TEXT FOR ANALYSIS:
Today, fashion returns to the past a lot but could never just repeat it. It always produces a new meaning.

It’s again the Benjaminian idea that the past becomes a heap, a kind of uncategorisable group of things that then can become something new. And that out-of-fashion thing is, of course, in part what the Surrealists were also interested in.

The focus of this year’s festival is time. How do you approach that subject?

Time, the idea of time, has always been an issue for both film and fashion. So to think about the two of them together brought up different ideas. The term wearing we are using in the title “Wearing Time” has an interesting double meaning; it means being dressed but it can also mean something that wears you out. I was not just interested in fashion as a marker of history or zeitgeist, a temporary feeling… but also in instances where it’s taken out of time, where it’s transported into a realm of speculation and dreaming.

Tell me about your collaboration on the festival programme.

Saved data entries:

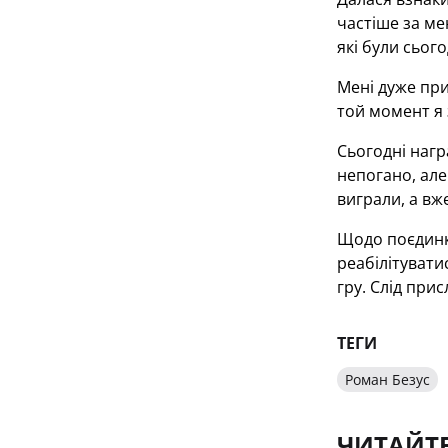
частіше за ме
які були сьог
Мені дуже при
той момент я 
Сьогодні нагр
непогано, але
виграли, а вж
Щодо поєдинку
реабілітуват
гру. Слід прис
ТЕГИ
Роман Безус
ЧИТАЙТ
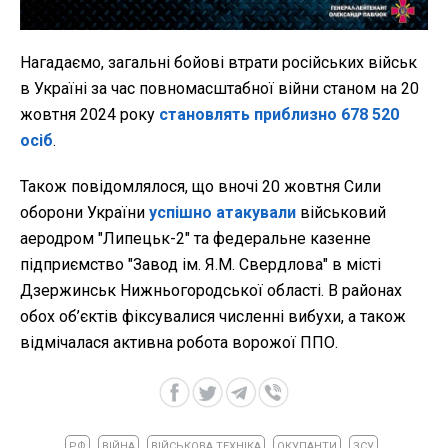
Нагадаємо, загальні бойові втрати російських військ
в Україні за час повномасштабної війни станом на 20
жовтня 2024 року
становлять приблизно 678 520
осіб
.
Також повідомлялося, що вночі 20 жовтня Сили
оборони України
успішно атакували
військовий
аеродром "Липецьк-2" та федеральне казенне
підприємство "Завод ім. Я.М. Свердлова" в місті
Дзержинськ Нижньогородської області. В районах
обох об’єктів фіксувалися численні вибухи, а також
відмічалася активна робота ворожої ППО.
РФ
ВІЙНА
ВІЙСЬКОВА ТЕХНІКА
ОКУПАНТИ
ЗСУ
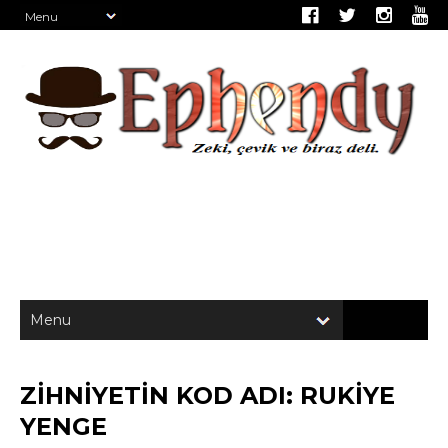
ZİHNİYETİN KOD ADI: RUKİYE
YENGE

ACTIVITY LIST:
1 > Return the passage of the fashion and film interview starting with "Time, the idea" and going on through "the festival programme.".
2 > In the fashion and film interview, what two meanings does the word "wearing" have in the title "Wearing Time"?

SOLUTION SET:
1 >
Time, the idea of time, has always been an issue for both film and fashion. So to think about the two of them together brought up different ideas. The term wearing we are using in the title “Wearing Time” has an interesting double meaning; it means being dressed but it can also mean something that wears you out. I was not just interested in fashion as a marker of history or zeitgeist, a temporary feeling… but also in instances where it’s taken out of time, where it’s transported into a realm of speculation and dreaming.

Tell me about your collaboration on the festival programme.

2 > It means being dressed, and it can also mean something that wears you out.